Kenya Electricity Generating Company PLC (KENGEN) has become the first state-owned enterprise to restructure its board under the Government Owned Enterprises Act 2025, reducing its board from 14 to 9 directors.
- •The restructuring has triggered the departure of three independent non-executive directors: Board Chairman Hon. Alfred Agoi Masadia, Hon. Rehema Hassan, and CPA. Bernard Ngugi.
- •Under the new Articles, six of the nine board seats are reserved for independent directors selected through a competitive, ring-fenced process.
- •KenGen is the first listed GOE to implement the changes ahead of Kenya Power, Kenya Re, and others at various stages of compliance.
The changes align KenGen with the Government Owned Enterprises Act 2025, signed by President Ruto on 21st November 2025.
The law mandates 9-member boards across all GOEs, caps director tenure at three years renewable once, and requires independent directors to be appointed through a structured process run by an independent search panel.

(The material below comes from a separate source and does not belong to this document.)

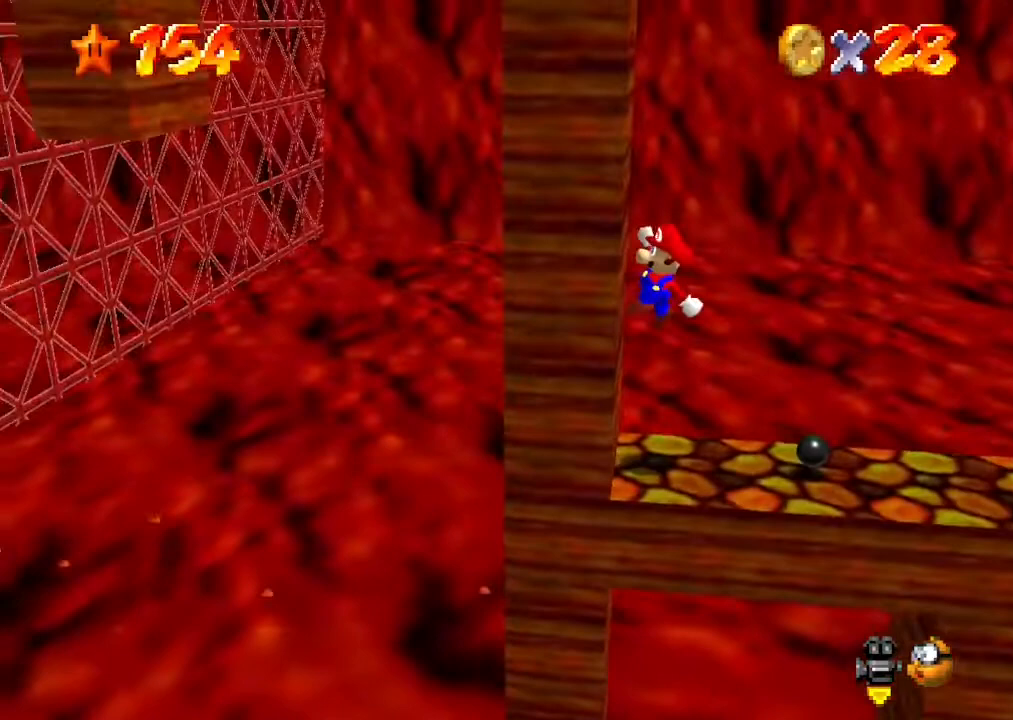
{"buttons": [], "left_stick": "center", "events": []}
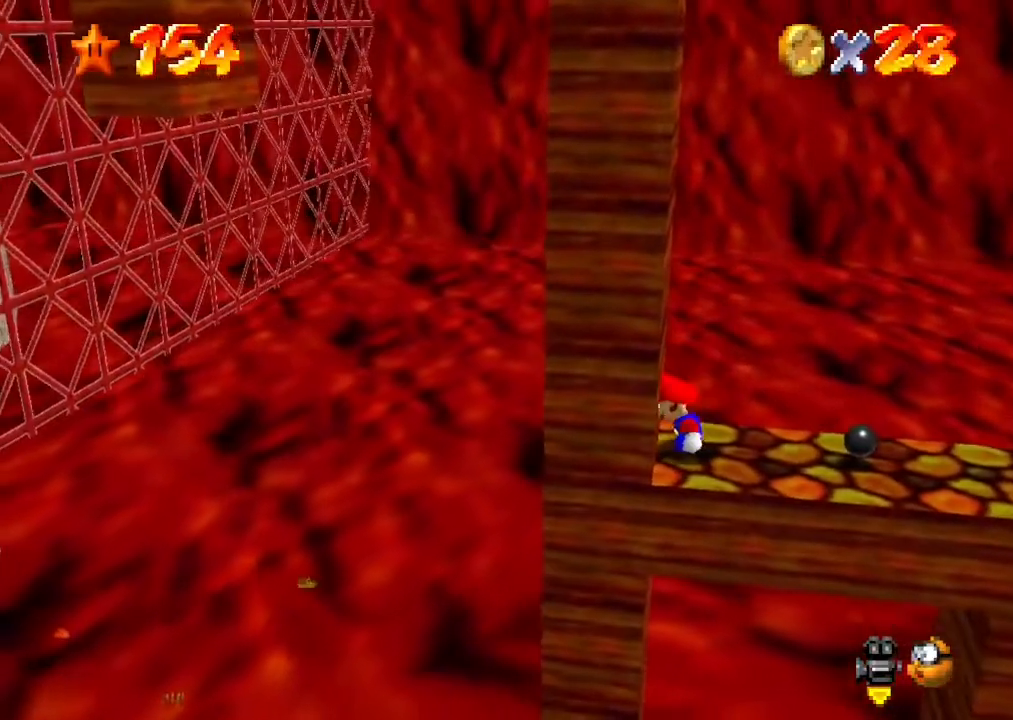
{"buttons": [], "left_stick": "center", "events": []}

The reconstituted board must elect its own chairperson from among those independent directors, ending the prior arrangement under which the position was effectively a government appointment
Shareholders also approved a Class A and Class B share structure, ring-fencing minority investor voting power on independent director elections. The government holds 70% of KenGen; the general public holds approximately 27.4%, or 1.806 billion shares.
The company supplies more than 60% of Kenya's electricity and is pursuing expansion across geothermal, hydro, nuclear, solar and wind under its G2G 2034 strategy.